Morrill Tariff (1861)
First Income Tax (1861)
Expanded Postal Service (1861)
Homestead Act (1862)
Morrill Land-Grant College Act (1862)
Department of Agriculture (1862)
Bureau of Printing and Engraving (1862)
Transcontinental Railroad Land Grants (1862, 1863, 1864)
National Banking Acts (1863, 1864, 1865, 1866)
Comptroller of the Currency (1863)
National Academy of Science (1863)
Free urban mail delivery (1863)
Yosemite public nature reserve land grant (1864)
Contract Labor Act (1864)
Office of Immigration (1864)
Railway mail service (1864)
Money order system (1864)

I Don't know. I think the lineage is worth considering at least a little.
User avatar
By Dr House
#13331031
Burrs, none of that is Keynesianism. FDR's New Deal was a bastardized (and retarded) version of institutional economics.
User avatar
By BurrsWogdon
#13331044
http://internationalrelationstheory.goo ... tilism.htm
The Great Depression influenced American government to return to neo-mercantilism imposing high protectionist tariffs and suspending private ownership of gold. Finally, during the New Deal, the currency was devalued based on the government’s new neo-mercantilist leaning. Today, mercantilism has seen a resurgence in economic theories that focus on the trade surplus and deficit as determinants of monetary value, but mercantilism as a whole is rejected by many economists. However, elements of mercantilism are still accepted by some economists including Ravi Batra, Pat Choate, Eammon Fingleton, and Michael Lind.
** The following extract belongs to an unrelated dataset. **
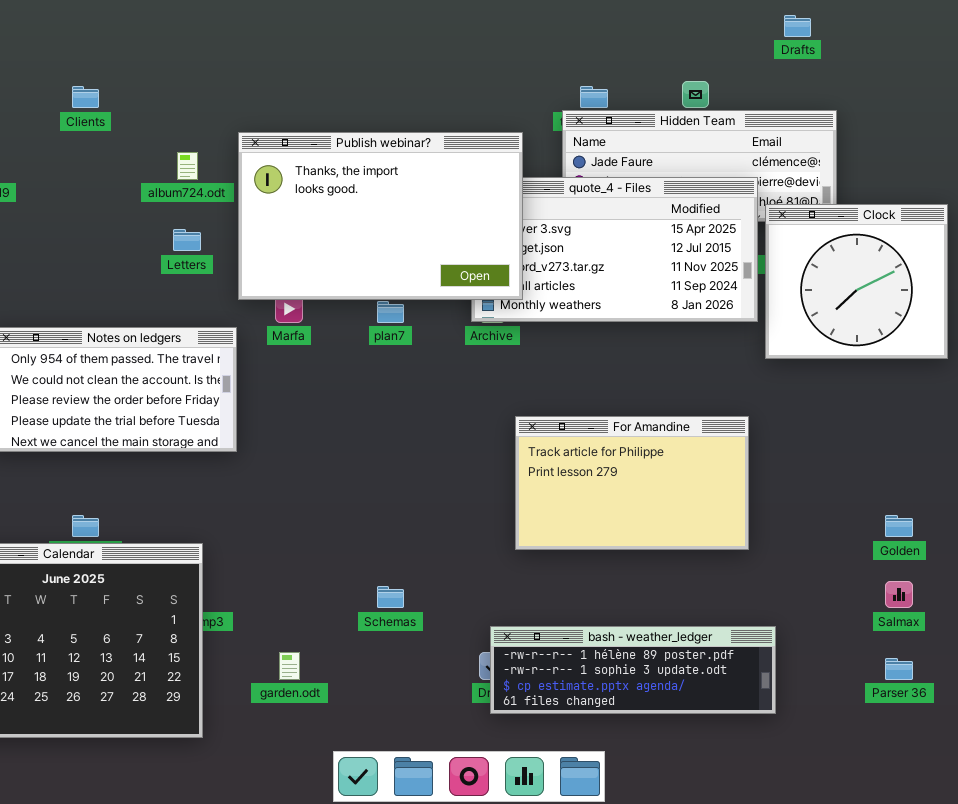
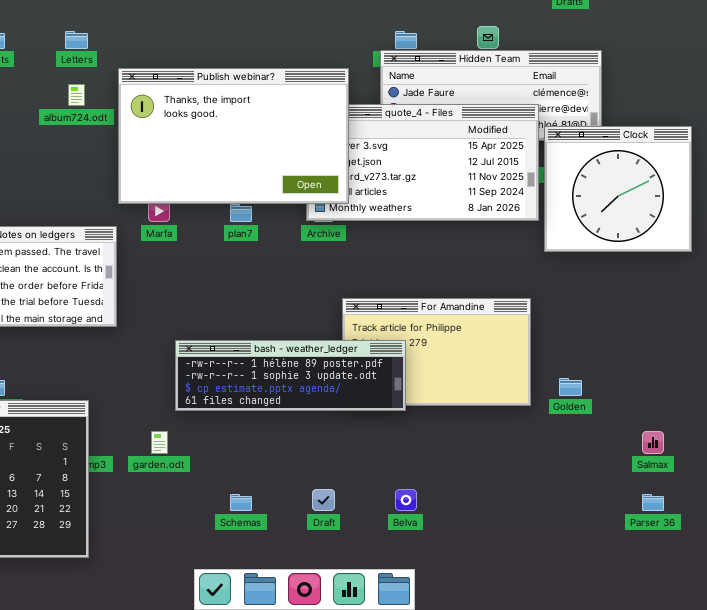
Letters: [173,229,201,251] -> [65,31,88,49], moved
Golden: [885,515,913,537] -> [559,378,582,396], moved
Schemas: [377,586,404,608] -> [230,494,252,511], moved
bash - weather_ledger: [490,626,776,714] -> [175,340,406,411], moved
garden.odt: [279,652,300,680] -> [151,431,168,454], moved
FDR's economic advisers weren't influenced by Keynes? I think FDR met with Keynes. I think Stuart Chase quoted Keynes approvingly in The New Deal.
User avatar
By Nets
#13331050
Keep in mind Keynes' General Theory wasn't published till '36, well after the New Deal was in full swing. FDR was far more influenced by Eccles than Keynes.
By Wolfman
#13331052
I remember reading somewhere that Keynes studied the New Deal and the similar method that was used by Japan and various other countries.
User avatar
By BurrsWogdon
#13331061
Keep in mind Keynes' General Theory wasn't published till '36, well after the New Deal was in full swing. FDR was far more influenced by Eccles than Keynes.

And I think it suggests that they had some ideas in common.

Keynes letter to FDR:
http://newdeal.feri.org/misc/keynes2.htm
With these adaptations or enlargements of your existing policies, I should expect a successful outcome with great confidence. How much that would mean, not only to the material prosperity of the United States and the whole World, but in comfort to men's minds through a restsration of their faith in the wisdom and the power of Government!


We are talking about the roots, and the "existing policies" would be the roots, no?

I remember reading somewhere that Keynes studied the New Deal and the similar method that was used by Japan and various other countries.


I wonder if he studied the inflationary policies of the American Revolution. Prolly. Smart dude. Prolly studied the inflationary environment of Louis XIV and the Roman Empire as well.